Xarray formatting your data for a model
Introduction
The hardest thing to do when creating your own data for a model, will likely be the formatting into a proper Xarray Dataset format. The reason for this is that a single meteorological dataset can often have multiple indexes, allowing for one weather factor to be dependant on a lat/lon location and time alone, whereas another may also be dependant on for instance height/depth or a prediction moment.
The reason we use Xarray for handling these datasets is exactly because a singular dataset can be so divided, and because it is heavily based on the NetCDF file format, which was designed to deal with exactly this issue.
Having said that, we still have to lay the groundwork for proper storage of these different indexes.
This document wil show you how to load the most common meteorological dataset formats into a xarray dataset and how to properly create the needed index settings to allow the WPL project to automatically handle harmonisation and formatting.
Loading your source data into Xarray
So you have downloaded meteorological from a dataset and wish to load it into Xarray for further handling by WPL. What now?
That depends on the format you have ready to go. One of the reasons the WPL project was initiated was because of the wide range of formatting and file systems used to stored and request meteorological data. Sometimes even from within a singular source.
Fortunately this first step of loading data into Xarray can be easily handled:
If your data currently is already stored as a file or exists in memory as a Pandas Dataframe, GRIB, NetCDF or similarly formatted multidimensional format, you can simply load your data by using the Xarray load_dataset() and load_dataarray() methods or the xarray.Dataset methods from_dict() or from_dataframe.
This means that most properly formatted GRIB and NetCDF files can be loaded directly into Xarray after retrieving them, while most more two-dimensional formats like for example CSV or JSON can easily be loaded by transforming them into either dictionaries, or Pandas Dataframes, and them loading them into Xarray.
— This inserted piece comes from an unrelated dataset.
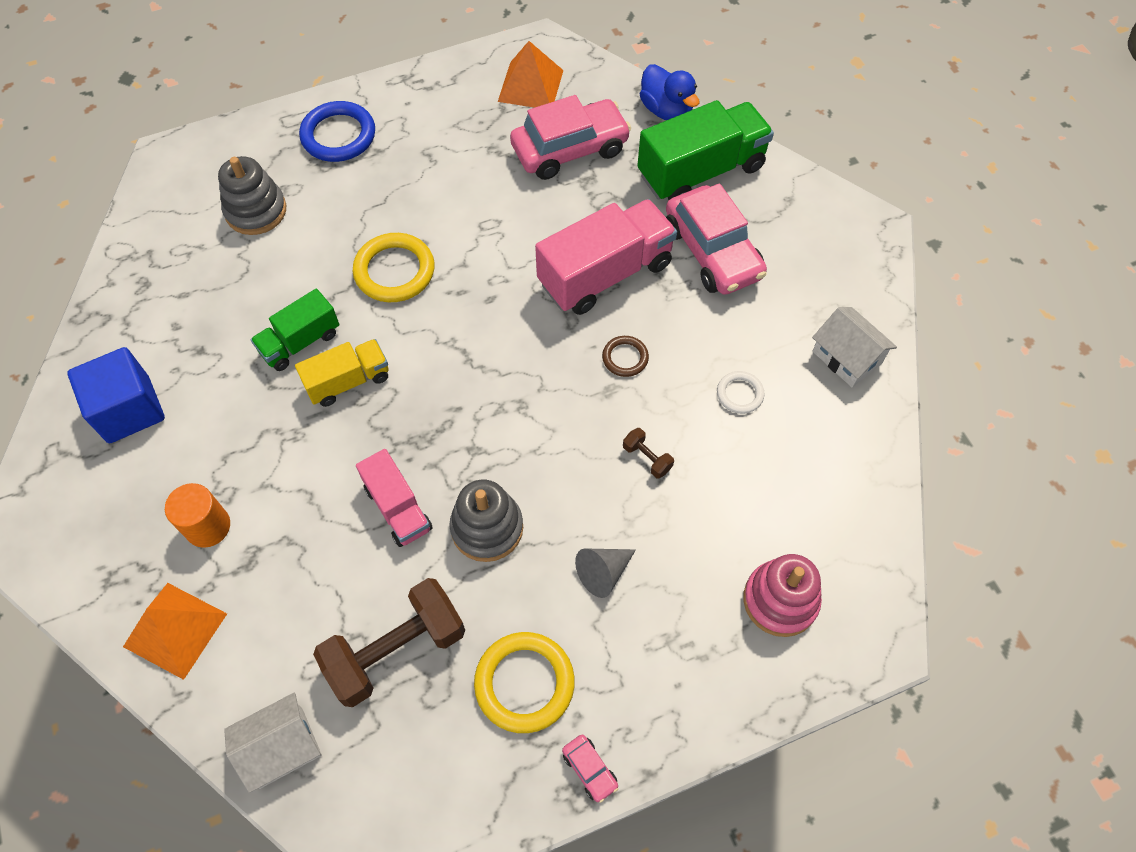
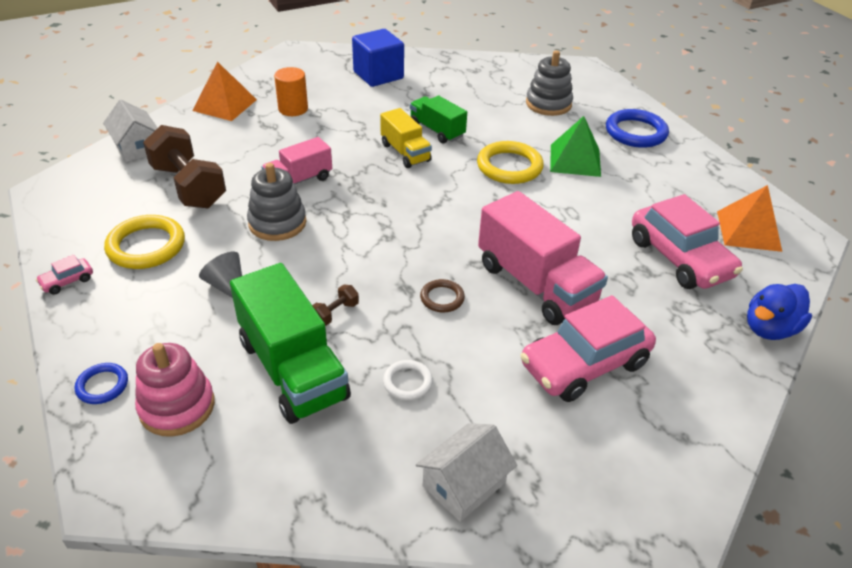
camera: 85 degrees right, 20 degrees down
green truck [637,100,774,200] -> green truck moved to [230,263,351,424]
none -> blue ring [75,363,128,404]
none -> green pyramid [550,116,601,177]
Problems In this stage, there usually shouldn’t be many problems, but the following problematic situations may arise:
A custom GRIB format was used and can’t be loaded directly into Xarray. GRIB isn’t as much of a file format as it is a loose guideline for how you could store meteorological data inside of a file. As such, if the used format moves away too far from the regular usage, it can end up becoming unreadable for the xarray supported GRIB engine and possibly even most GRIB tools. This is basically a worst case scenario, as this usually means you will have to manually sift through GRIB lines and reformat them into another more readable format (like a Pandas Dataframe, a custom build Xarray Dataset, or even a properly formatted GRIB file.
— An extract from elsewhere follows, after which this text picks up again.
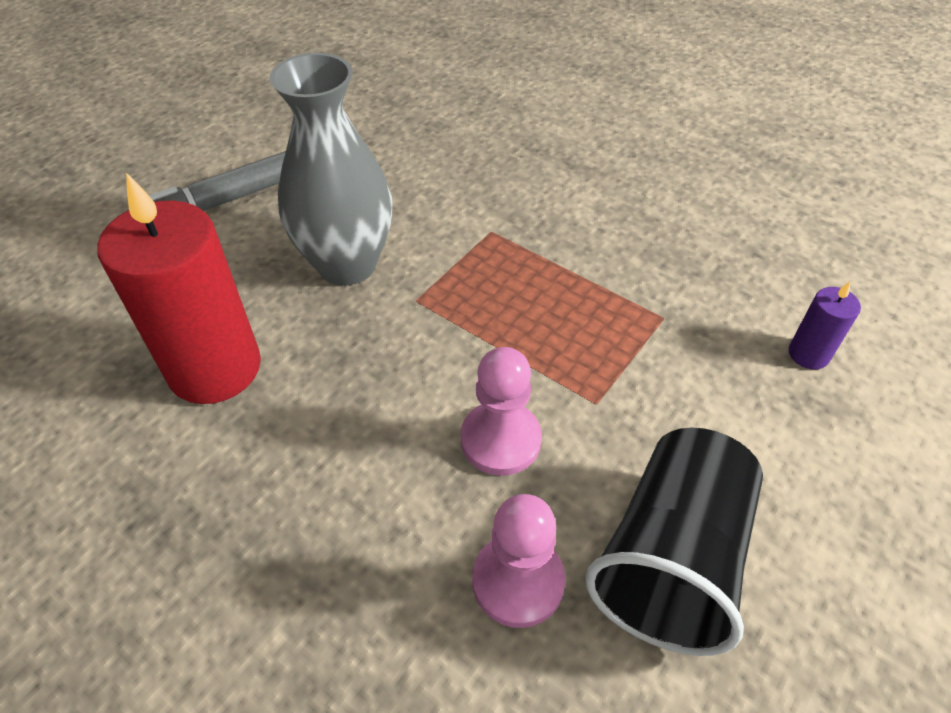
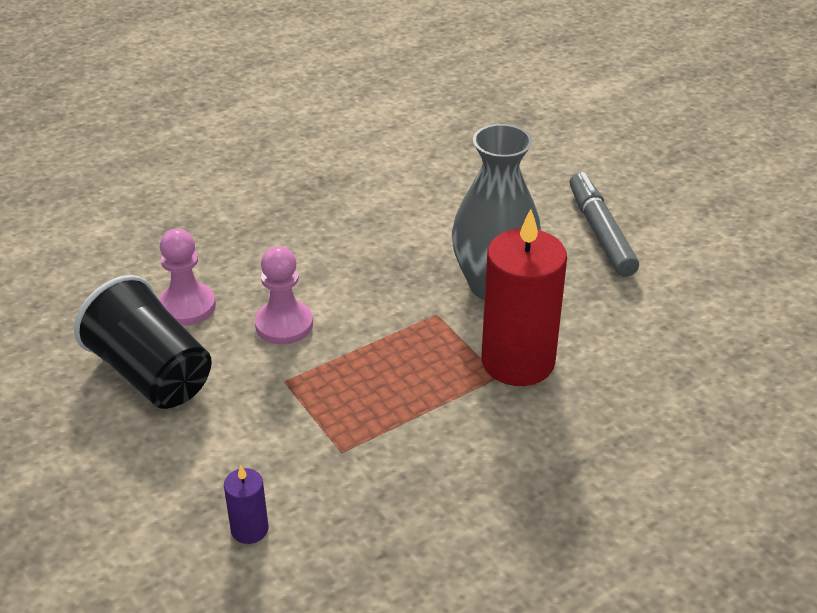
camera: 110 degrees right, 10 degrees down
red candle [97,173,261,404] -> red candle moved to [482,209,567,386]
Multi-dimensional complexity arises. Sometimes having a lot of data with each its own settings and possibly its own dimensions can result in Xarray not being able to properly evaluate which indexes apply when, or how. Usually Xarray will inform you of the issue as best as possible, possibly even with suggested solutions, but at times you may have to resort to either initially separating the data and adjusting it for use in a single dataset, or flattening the data outright and fixing it from there.
Indexation
With your data now well and loaded into a Xarray Dataset, we’re not quite there yet. To allow for easy use in the WPL project, we ‘ll need to address indexation.
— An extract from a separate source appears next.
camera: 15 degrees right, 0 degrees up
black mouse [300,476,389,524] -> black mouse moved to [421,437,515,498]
Each Xarray Dataset usable by the WPL project will have the following base indexation set:
coord An indexation field consisting of the two field values “lat” and “lon”, which represent the latitude and longitude WGS84 grid references accordingly. Each measurement, prediction or value needs to be attached to a coord.
time An indexation field representing the moment of time a measurement, prediction or value applies to. For clarity, in the case of a prediction made at 2023-05-01 22:00 for the moment of 2023-06-01 00:00, the time field should hold the 2023-06-01 00:00 moment.
<optional> prediction An optional indexation field used to hold the moment at which predictive data was conceived. For clarity, in the case of a prediction made at 2023-05-01 22:00 for the moment of 2023-06-01 00:00, the prediction field should hold the 2023-05-01 22:00 moment.
<optional> height/depth/level A series of optional indexation fields used to hold an indication of level where multiple measurements apply for a factor but at different heights, intensities or data-types. For instance, if air temperature is measured not only at 2 meter above ground, but also at 10 meter above ground and 100 meter above ground, the same field would have three “height” levels. Please note that while we only name “height”, “depth” and “level” here, other indexation names may apply depending on the nature of the level indicated. Also please note that in the case mentioned just now in practice that the 2m above ground temperature, while technically of the same type and unit as the 10m and 100m above ground temperatures, has its own designation within the ECCODES parameter system,due to the 2m version being the standard for “temperature” in general. As such make sure to check if multiple levels should apply for your situation.